Corrects description of SEFE as former subsidiary

Indian state-controlled gas distributor Gail has signed a term LNG deal with global commodity trading firm Vitol Asia to buy around 1mn t/yr for 10 years, starting in 2026.

This is Gail's sixth term deal, it said today, in addition to its 14mn t/yr of term LNG contracts with multiple producers around the world.

It has two term LNG deals totalling 5.8mn t/yr with the US, which include 3.5mn t/yr from the US' Sabine Pass terminal and 2.3mn t/yr from the Cove Point terminal. It also has up to 2.85mn t/yr with former Gazprom subsidiary Securing Energy For Europe (SEFE) on a delivered basis.

Other term deals include 4.8mn t/yr from RasGas Qatar and 400,000 t/yr from Australia. These contracts are jointly held with fellow Indian state-controlled importer Petronet LNG.

Supply disruptions from SEFE in May 2022-February 2023 prompted Gail to sue SEFE for $1.82bn.
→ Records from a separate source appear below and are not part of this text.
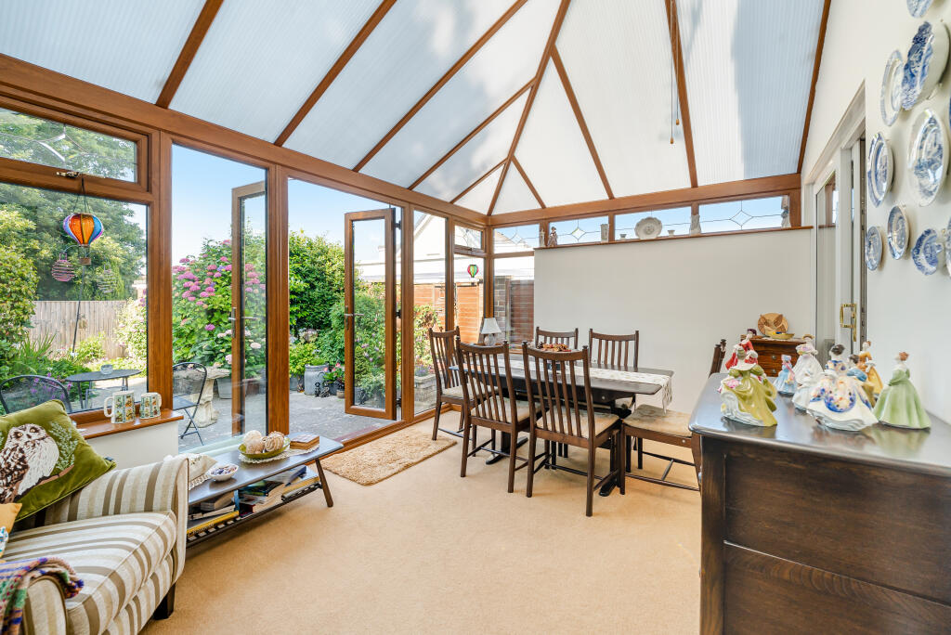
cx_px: 476
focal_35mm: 14
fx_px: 370
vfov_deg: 81.3
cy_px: 318
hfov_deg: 104.2
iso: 320
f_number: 6.3
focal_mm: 14
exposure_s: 1/500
Gail initiated legal action in December at the London Court of International Arbitration because SEFE failed to supply contracted LNG cargoes, which resumed in March 2023.

Gail expects India's gas demand to rise and has been looking to secure more term deals.

It plans to expand its natural gas transmission volumes by 12pc to more than 120mn m³/d in April 2023-March 2024, as the government's plan to increase the share of natural gas in its primary energy mix is targeted to rise to 15pc by 2030 from around 6pc in 2022.